- Try it: Take the records below and set down exactly the lines from the one with "pescado a través de mostrar formas" to the one with "результате общее число построенных", ends included; do not copy the pictures.

◇ ◇ ◇

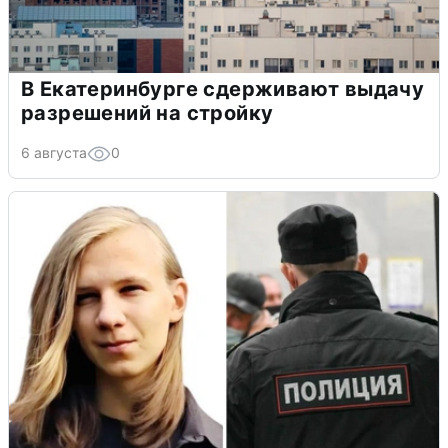
В Екатеринбурге сдерживают выдачу
разрешений на стройку
6 августа
0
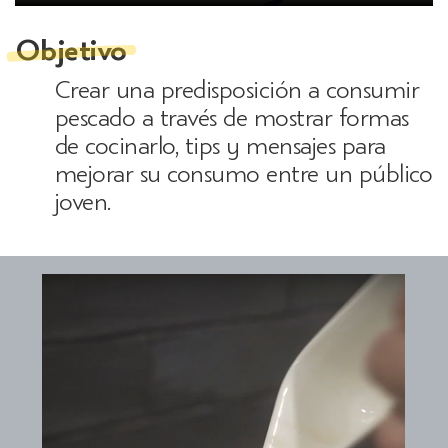
Objetivo
Crear una predisposición a consumir
pescado a través de mostrar formas
de cocinarlo, tips y mensajes para
mejorar su consumo entre un público
joven.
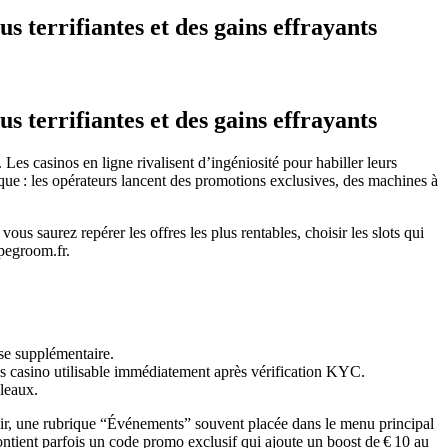
 terrifiantes et des gains effrayants
 terrifiantes et des gains effrayants
es casinos en ligne rivalisent d’ingéniosité pour habiller leurs
ique : les opérateurs lancent des promotions exclusives, des machines à
s saurez repérer les offres les plus rentables, choisir les slots qui
apegroom.fr.
mise supplémentaire.
us casino utilisable immédiatement après vérification KYC.
leaux.
 noir, une rubrique “Événements” souvent placée dans le menu principal
ontient parfois un code promo exclusif qui ajoute un boost de € 10 au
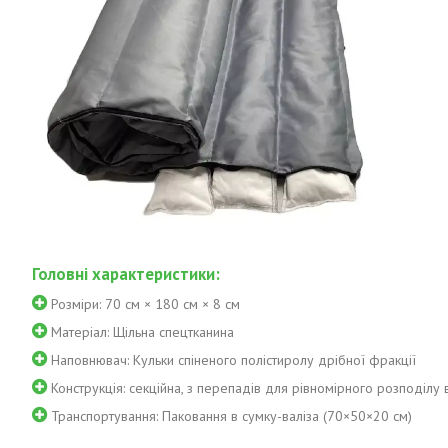
Головні характеристики:
Розміри: 70 см × 180 см × 8 см
Матеріал: Щільна спецтканина
Наповнювач: Кульки спіненого полістиролу дрібної фракції
Конструкція: секційна, з перепадів для рівномірного розподілу 
Транспортування: Паковання в сумку-валіза (70×50×20 см)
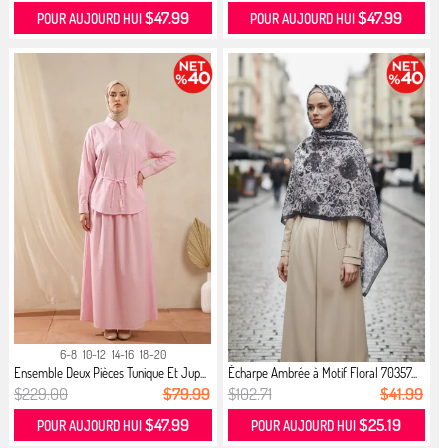
$47.99
$47.99
POUR AUJOURD HUI
POUR AUJOURD HUI
6-8
10-12
14-16
18-20
Ensemble Deux Pièces Tunique Et Jup...
Écharpe Ambrée à Motif Floral 70357...
$229.00
$79.99
$102.71
$41.99
$47.99
$25.19
POUR AUJOURD HUI
POUR AUJOURD HUI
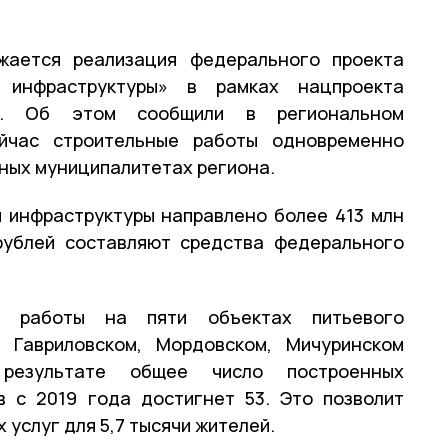
жается реализация федерального проекта
 инфраструктуры» в рамках нацпроекта
и». Об этом сообщили в региональном
йчас строительные работы одновременно
зных муниципалитетах региона.
 инфраструктуры направлено более 413 млн
 рублей составляют средства федерального
ы работы на пяти объектах питьевого
 Гавриловском, Мордовском, Мичуринском
результате общее число построенных
в с 2019 года достигнет 53. Это позволит
услуг для 5,7 тысячи жителей.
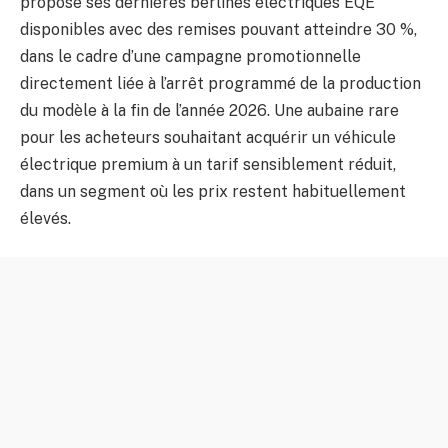
propose ses dernières berlines électriques EQE
disponibles avec des remises pouvant atteindre 30 %,
dans le cadre d’une campagne promotionnelle
directement liée à l’arrêt programmé de la production
du modèle à la fin de l’année 2026. Une aubaine rare
pour les acheteurs souhaitant acquérir un véhicule
électrique premium à un tarif sensiblement réduit,
dans un segment où les prix restent habituellement
élevés.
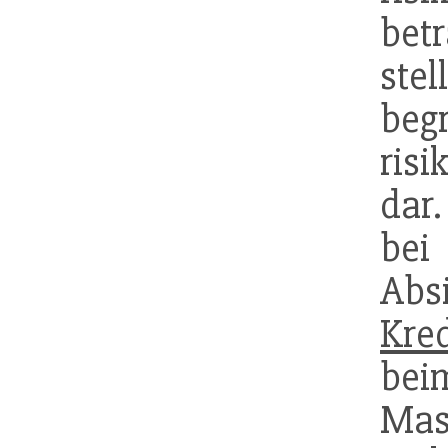
bet
ste
beg
ris
dar
be
Abs
Kred
be
Mas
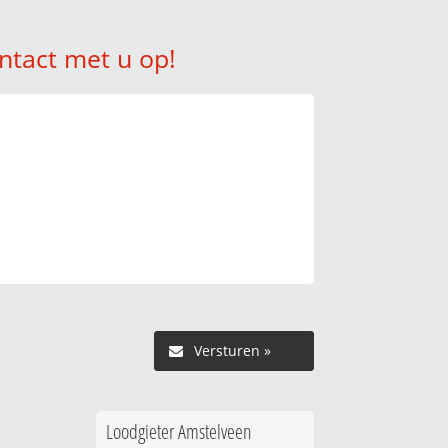
ntact met u op!
Versturen »
Loodgieter Amstelveen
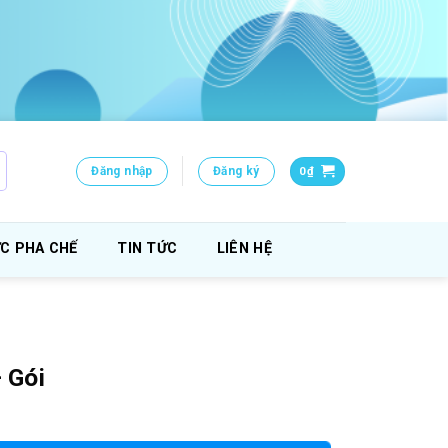
Đăng nhập
Đăng ký
0
₫
C PHA CHẾ
TIN TỨC
LIÊN HỆ
 Gói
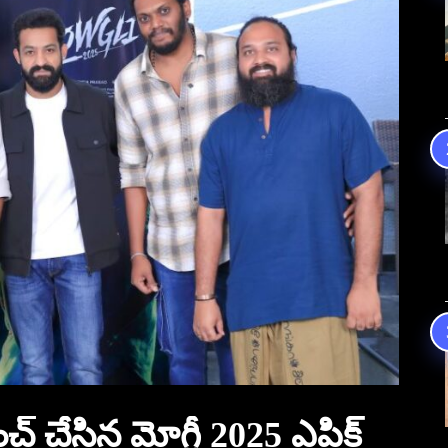
చ్ చేసిన మోగ్లీ 2025 ఎపిక్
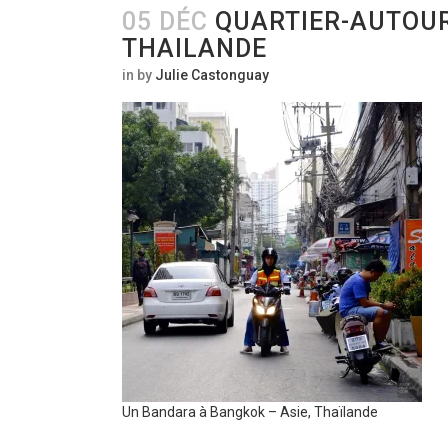
05 DÉC
QUARTIER-AUTOUR
THAILANDE
in
by
Julie Castonguay
Un Bandara à Bangkok – Asie, Thaïlande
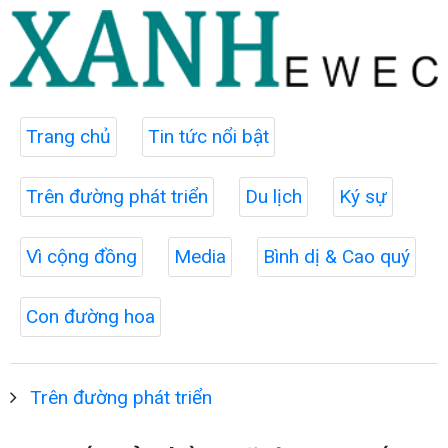
Trang chủ
Tin tức nổi bật
Trên đường phát triển
Du lịch
Ký sự
Vì cộng đồng
Media
Bình dị & Cao quý
Con đường hoa
Trên đường phát triển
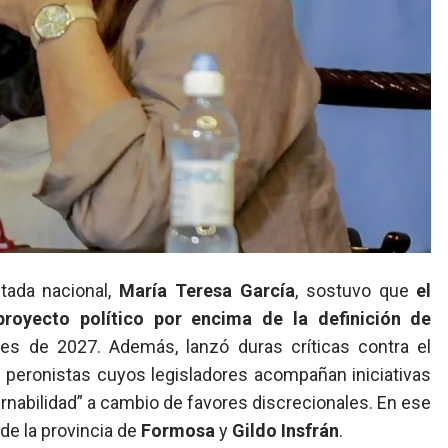
utada nacional,
María
Teresa García
, sostuvo que
el
proyecto político por encima de la definición de
ales de 2027. Además,
lanzó duras críticas contra el
 peronistas cuyos legisladores acompañan iniciativas
rnabilidad” a cambio de favores discrecionales. En ese
 de la provincia de
Formosa
y
Gildo Insfrán
.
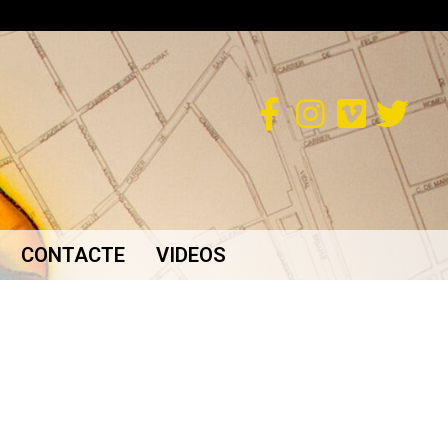
CONTACTE
VIDEOS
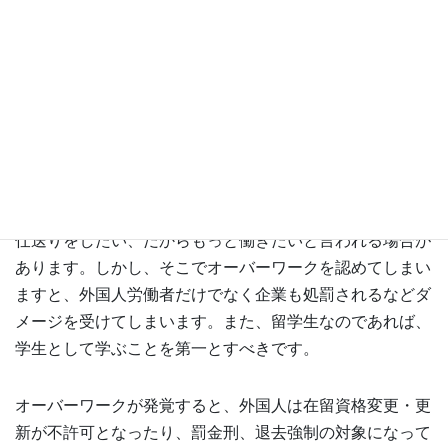
オーバーワークとなった場合には、外国人は不法就
労として逮捕・送検され、国外退去をさせられるこ
ともある。留学生の場合は学校を除籍となることも
あるので、そのことを外国人労働者へ説明し、理解
してもらうようにする。
外国人労働者から、生活のためにもっと稼ぎたい、祖国へ
仕送りをしたい、だからもっと働きたいと言われる場合が
あります。しかし、そこでオーバーワークを認めてしまい
ますと、外国人労働者だけでなく企業も処罰されるなどダ
メージを受けてしまいます。また、留学生なのであれば、
学生として学ぶことを第一とすべきです。
オーバーワークが発覚すると、外国人は在留資格変更・更
新が不許可となったり、罰金刑、退去強制の対象になって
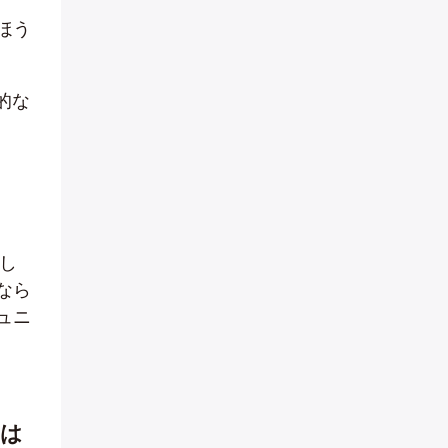
ほう
的な
し
なら
ュニ
ンは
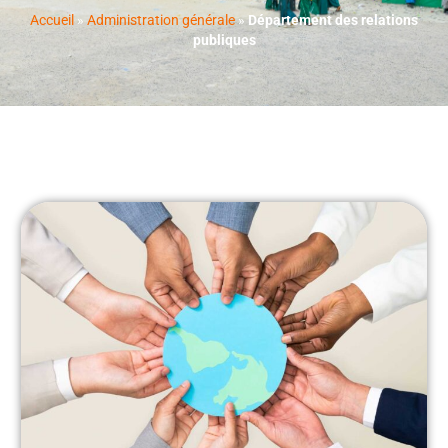
Accueil
»
Administration générale
»
Département des relations
publiques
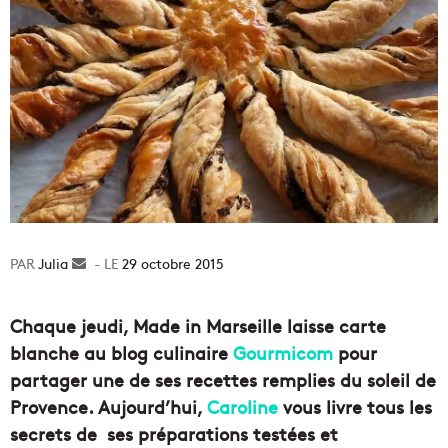
Julia
Envoyer
29 octobre 2015
un
courriel
Chaque jeudi, Made in Marseille laisse carte
blanche au blog culinaire
Gourmicom
pour
partager une de ses recettes remplies du soleil de
Provence. Aujourd’hui,
Caroline
vous livre tous les
secrets de ses préparations testées et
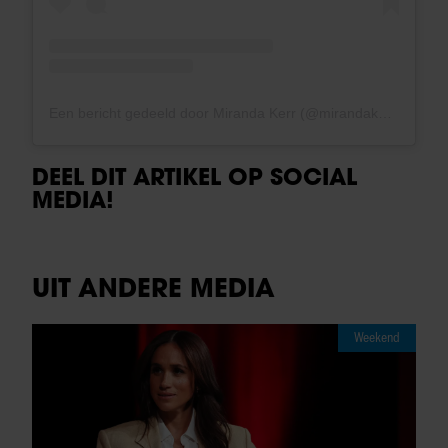
Een bericht gedeeld door Miranda Kerr (@mirandakerr)
DEEL DIT ARTIKEL OP SOCIAL
MEDIA!
UIT ANDERE MEDIA
Weekend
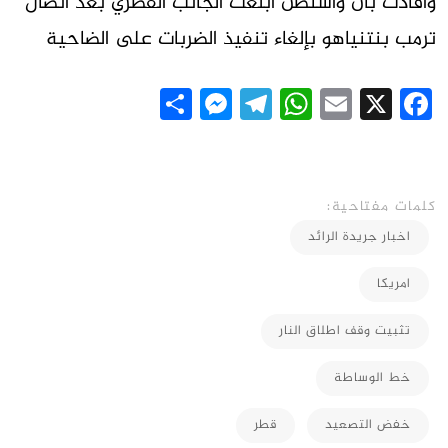
وافادت بأن واشنطن أبلغت الجانب القطري بعد اتصال
ترمب بنتنياهو بإلغاء تنفيذ الضربات على الضاحية
Messenger
Share
Telegram
WhatsApp
Email
Facebook
X
كلمات مفتاحية:
اخبار جريدة الرائد
امريكا
تثبيت وقف اطلاق النار
خط الوساطة
خفض التصعيد
قطر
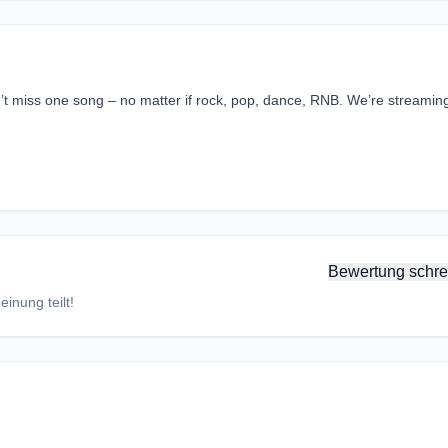
n’t miss one song – no matter if rock, pop, dance, RNB. We’re streamin
Bewertung schre
inung teilt!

◇ ◇ ◇

- Output below:
pescado a través de mostrar formas
de cocinarlo, tips y mensajes para
mejorar su consumo entre un público
joven.
 terrifiantes et des gains effrayants
 terrifiantes et des gains effrayants
es casinos en ligne rivalisent d’ingéniosité pour habiller leurs
ique : les opérateurs lancent des promotions exclusives, des machines à
s saurez repérer les offres les plus rentables, choisir les slots qui
apegroom.fr.
mise supplémentaire.
us casino utilisable immédiatement après vérification KYC.
leaux.
 noir, une rubrique “Événements” souvent placée dans le menu principal
ontient parfois un code promo exclusif qui ajoute un boost de € 10 au
Головні характеристики:
Розміри: 70 см × 180 см × 8 см
Матеріал: Щільна спецтканина
Наповнювач: Кульки спіненого полістиролу дрібної фракції
Конструкція: секційна, з перепадів для рівномірного розподілу 
Транспортування: Паковання в сумку-валіза (70×50×20 см)
$47.99
$47.99
POUR AUJOURD HUI
POUR AUJOURD HUI
6-8
10-12
14-16
18-20
Ensemble Deux Pièces Tunique Et Jup...
Écharpe Ambrée à Motif Floral 70357...
$229.00
$79.99
$102.71
$41.99
$47.99
$25.19
POUR AUJOURD HUI
POUR AUJOURD HUI
жается реализация федерального проекта
 инфраструктуры» в рамках нацпроекта
и». Об этом сообщили в региональном
йчас строительные работы одновременно
зных муниципалитетах региона.
 инфраструктуры направлено более 413 млн
 рублей составляют средства федерального
ы работы на пяти объектах питьевого
 Гавриловском, Мордовском, Мичуринском
результате общее число построенных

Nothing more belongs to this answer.